▶ _Task to complete_
With the pictures omitted, output word for word the lines from the one containing "Professeur Espagnol Marseille" through the end of the records.

(Dataset entries)

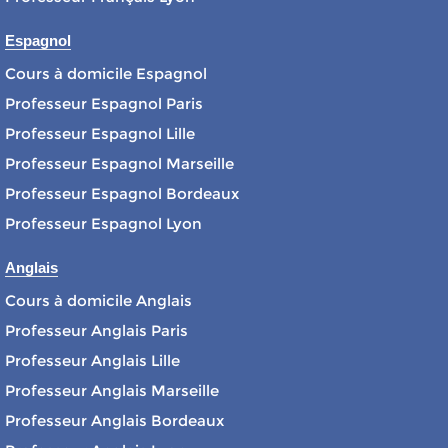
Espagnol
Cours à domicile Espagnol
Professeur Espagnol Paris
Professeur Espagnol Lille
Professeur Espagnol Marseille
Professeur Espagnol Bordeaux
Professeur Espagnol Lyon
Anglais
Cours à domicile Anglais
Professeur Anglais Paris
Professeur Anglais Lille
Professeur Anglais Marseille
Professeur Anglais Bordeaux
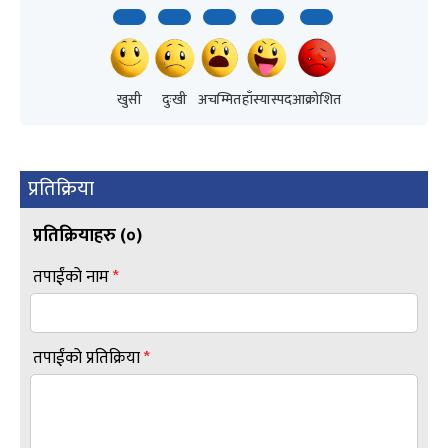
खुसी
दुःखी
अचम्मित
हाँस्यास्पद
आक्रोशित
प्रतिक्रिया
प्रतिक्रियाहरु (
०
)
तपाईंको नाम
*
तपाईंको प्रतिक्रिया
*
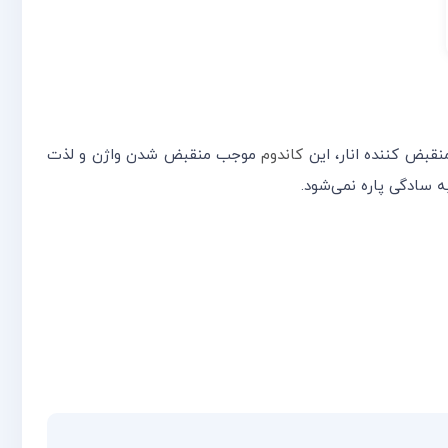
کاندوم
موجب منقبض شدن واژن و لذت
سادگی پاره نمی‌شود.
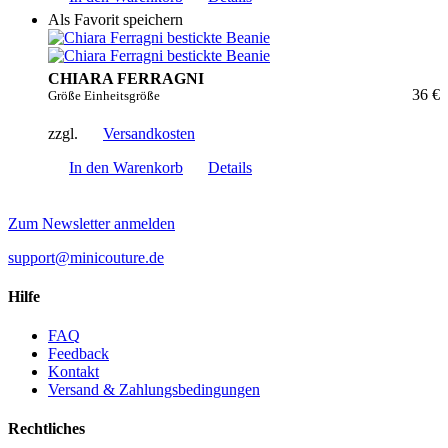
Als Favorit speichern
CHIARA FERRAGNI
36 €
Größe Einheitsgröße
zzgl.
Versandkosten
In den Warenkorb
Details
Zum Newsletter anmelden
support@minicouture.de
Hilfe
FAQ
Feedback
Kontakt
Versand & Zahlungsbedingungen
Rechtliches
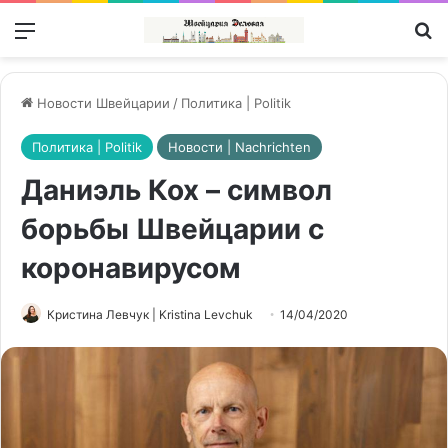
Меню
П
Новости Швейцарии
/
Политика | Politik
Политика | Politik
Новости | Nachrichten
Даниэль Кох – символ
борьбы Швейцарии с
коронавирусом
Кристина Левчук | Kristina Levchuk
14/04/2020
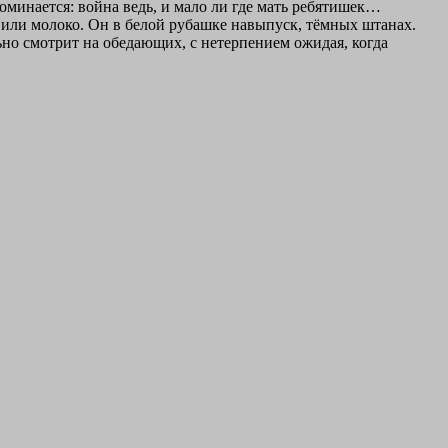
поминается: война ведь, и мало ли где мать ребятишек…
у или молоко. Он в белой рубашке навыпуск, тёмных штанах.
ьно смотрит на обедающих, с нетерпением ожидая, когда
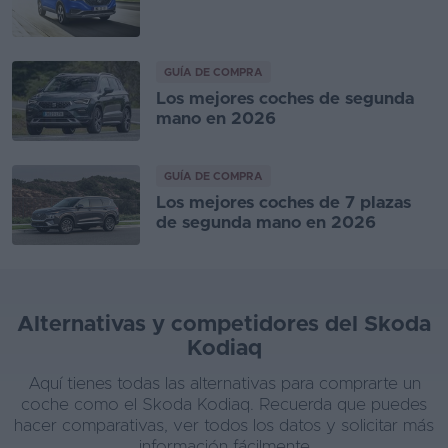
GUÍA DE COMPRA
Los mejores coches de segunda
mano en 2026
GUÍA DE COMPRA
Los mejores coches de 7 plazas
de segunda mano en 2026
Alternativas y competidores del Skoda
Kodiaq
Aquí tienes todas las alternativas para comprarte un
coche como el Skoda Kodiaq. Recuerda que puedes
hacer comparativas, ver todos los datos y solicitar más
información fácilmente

▶ _Exercise output_
Professeur Espagnol Marseille
Professeur Espagnol Bordeaux
Professeur Espagnol Lyon
Anglais
Cours à domicile Anglais
Professeur Anglais Paris
Professeur Anglais Lille
Professeur Anglais Marseille
Professeur Anglais Bordeaux
खुसी
दुःखी
अचम्मित
हाँस्यास्पद
आक्रोशित
प्रतिक्रिया
प्रतिक्रियाहरु (
०
)
तपाईंको नाम
*
तपाईंको प्रतिक्रिया
*
کاندوم
موجب منقبض شدن واژن و لذت
سادگی پاره نمی‌شود.
Als Favorit speichern
CHIARA FERRAGNI
36 €
Größe Einheitsgröße
zzgl.
Versandkosten
In den Warenkorb
Details
Zum Newsletter anmelden
support@minicouture.de
Hilfe
FAQ
Feedback
Kontakt
Versand & Zahlungsbedingungen
Rechtliches
Меню
П
Новости Швейцарии
/
Политика | Politik
Политика | Politik
Новости | Nachrichten
Даниэль Кох – символ
борьбы Швейцарии с
коронавирусом
Кристина Левчук | Kristina Levchuk
14/04/2020
поминается: война ведь, и мало ли где мать ребятишек…
у или молоко. Он в белой рубашке навыпуск, тёмных штанах.
ьно смотрит на обедающих, с нетерпением ожидая, когда
GUÍA DE COMPRA
Los mejores coches de segunda
mano en 2026
GUÍA DE COMPRA
Los mejores coches de 7 plazas
de segunda mano en 2026
Alternativas y competidores del Skoda
Kodiaq
Aquí tienes todas las alternativas para comprarte un
coche como el Skoda Kodiaq. Recuerda que puedes
hacer comparativas, ver todos los datos y solicitar más
información fácilmente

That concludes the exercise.